▶ **Text**

------

Text to Speech Synthesis for Indic Languages using Tacotron2

About

This repository contains steps to train NVIDIA/tacotron2 on a multi speaker Hindi Language dataset.

Demo

You can play the demo here.

Index

Pre-requisites
Setup
- 2.1 Torch from binary
- 2.2 Apex
- 2.3 Other Python requirements
Dataset
- 3.1 About OpenSLR dataset
- 3.2 About IIIT-Hyderabad Dataset
- 3.3 Download and extract OpenSLR dataset
- 3.4 Download and extract IIIT-Hyd dataset
Data Preprocessing
- 4.1 OpenSLR
  - 4.1.1 Upsample to 22050 Hz
  - 4.1.2 Creating train and test text files
  - 4.1.3 Update hparams.py
- 4.2 IIIT-Hyd
  - 4.2.1 Downsample to 22050 Hz
  - 4.2.2 Creating train and test text files
  - 4.2.3 Update hparams.py
Training
Inference
- 6.1 Download pre-trained models
- 6.2 Run Jupyter notebook
- 6.3 Multiple Vocoders
Related repos
Acknowledgements

1. Pre-requisites

NVIDIA GPU
NVIDIA CUDA installation. More on it here.

2. Setup

2.1 Torch from binary

Clone the repository

git clone --recursive https://github.com/pytorch/pytorch
cd pytorch
# if you are updating an existing checkout
git submodule sync
git submodule update --init --recursive --jobs 0

Build and install

export CMAKE_PREFIX_PATH=${CONDA_PREFIX:-"$(dirname $(which conda))/../"}
python setup.py develop

2.2 Apex

Apex is used for mixed precision and distribued training.

git clone https://github.com/NVIDIA/apex
cd apex
pip install -v --disable-pip-version-check --no-cache-dir --global-option="--cpp_ext" --global-option="--cuda_ext" ./

2.3 Other Python requirements

Other pythonic dependencies are listed in requirements.txt

pip3 install -r requirements.txt

3. Dataset

This version of Tacotron2 is trained with two different datasets. You can choose either of them.

------

▶ **Data listing**
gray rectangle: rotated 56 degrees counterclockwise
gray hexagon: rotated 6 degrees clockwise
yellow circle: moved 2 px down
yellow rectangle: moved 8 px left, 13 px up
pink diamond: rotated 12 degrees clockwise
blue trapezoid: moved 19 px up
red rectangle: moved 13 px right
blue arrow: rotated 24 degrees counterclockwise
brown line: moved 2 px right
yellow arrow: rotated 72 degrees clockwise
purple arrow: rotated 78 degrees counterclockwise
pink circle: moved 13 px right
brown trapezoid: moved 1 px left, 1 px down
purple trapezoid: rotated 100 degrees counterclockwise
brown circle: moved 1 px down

------

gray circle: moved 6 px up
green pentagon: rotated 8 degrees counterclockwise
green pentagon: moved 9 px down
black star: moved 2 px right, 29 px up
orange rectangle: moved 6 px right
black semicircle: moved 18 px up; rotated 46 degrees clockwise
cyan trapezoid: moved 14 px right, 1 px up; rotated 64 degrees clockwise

------

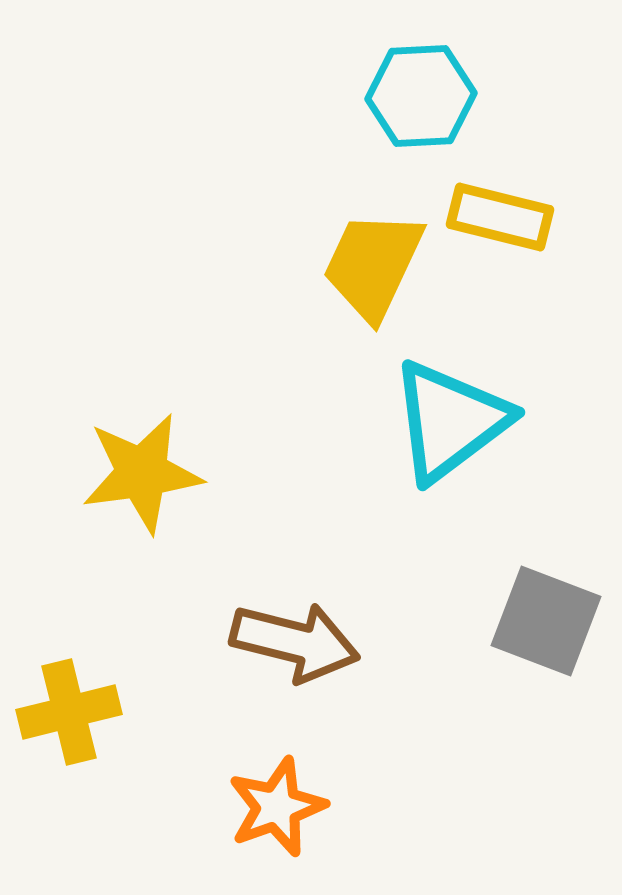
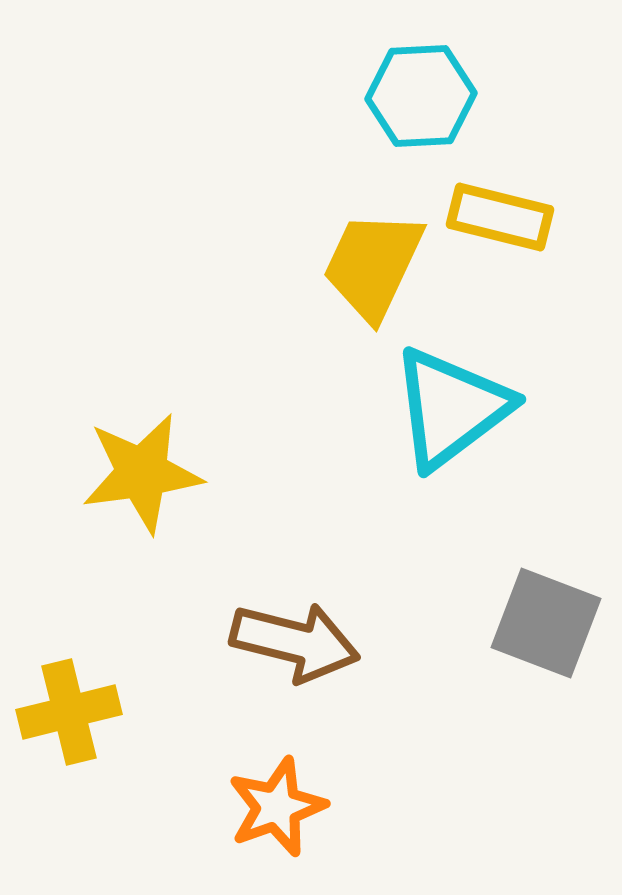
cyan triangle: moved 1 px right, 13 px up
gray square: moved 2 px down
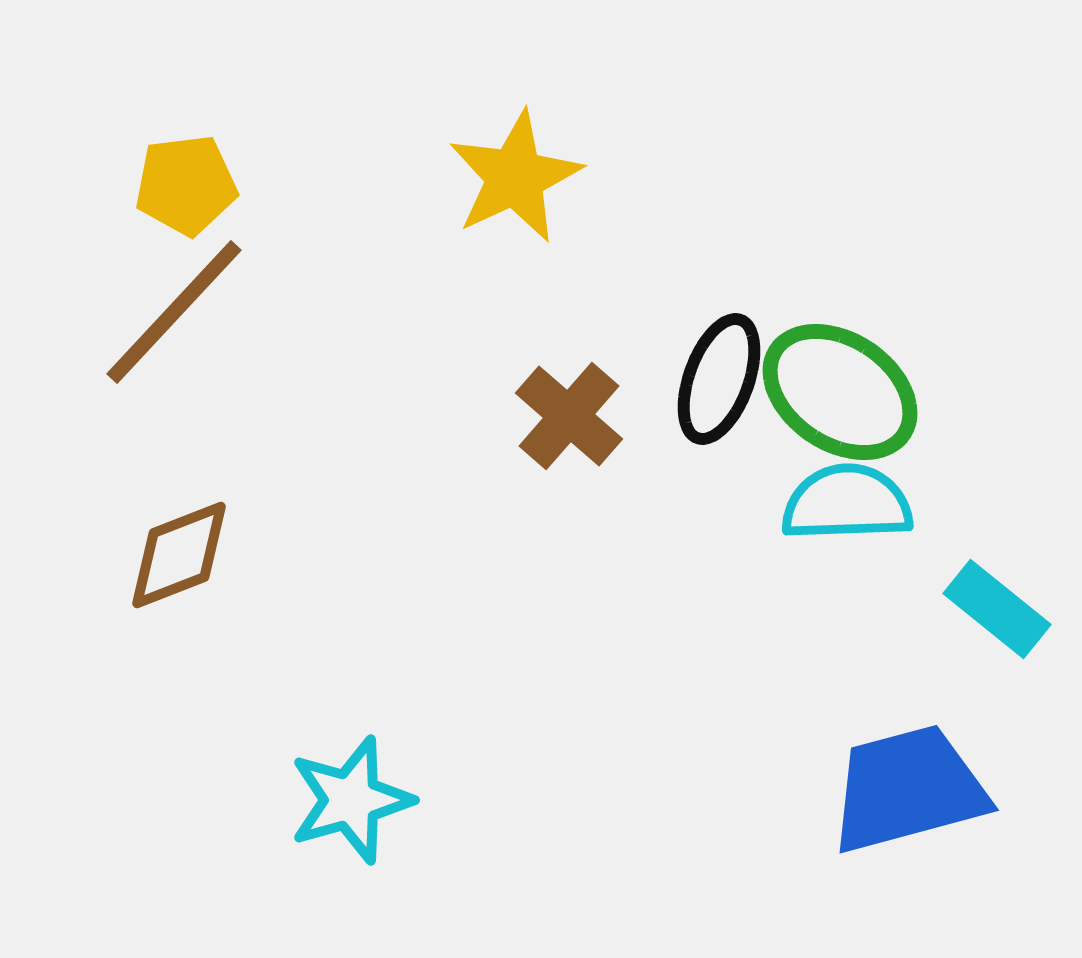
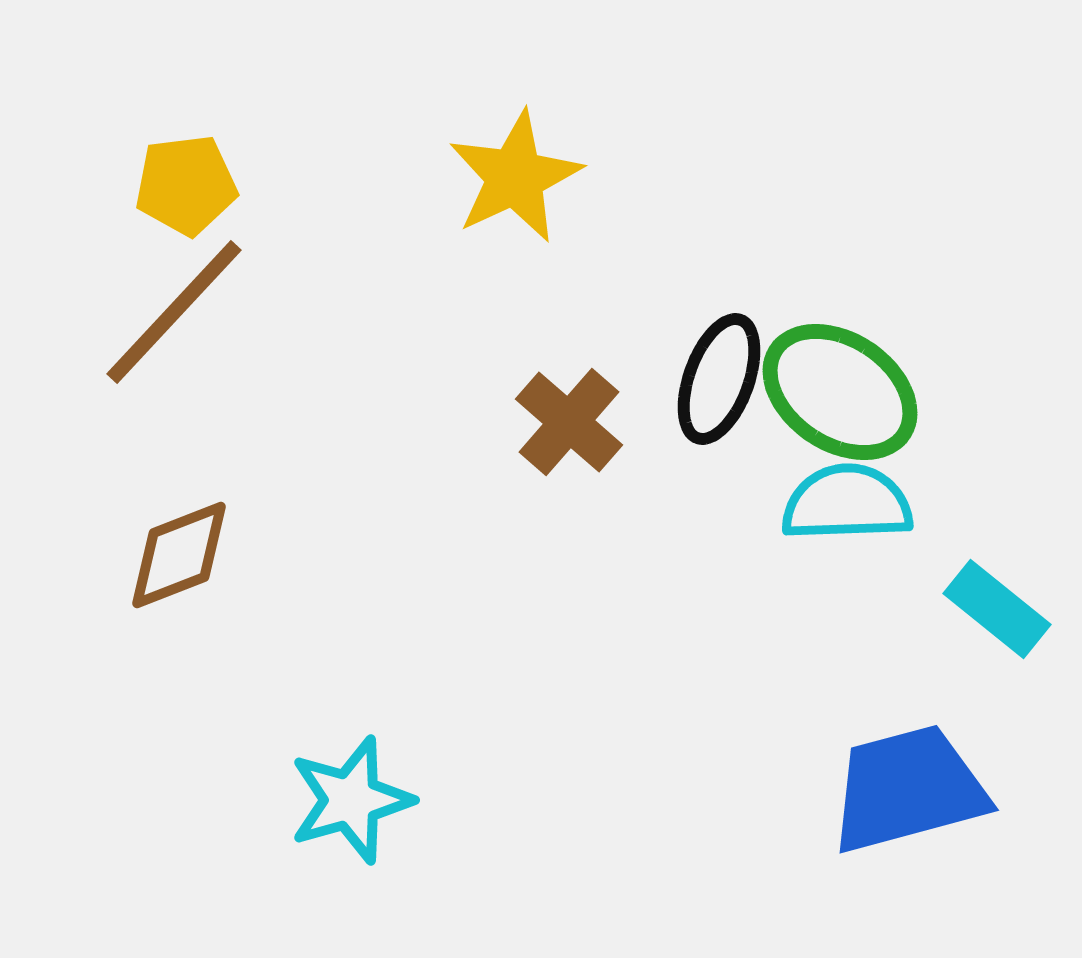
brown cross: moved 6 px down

------

▶ **Given request**
In the Tacotron2 text-to-speech page, what language is the multi-speaker dataset that the repository trains on?

▶ **Task solution**
Hindi.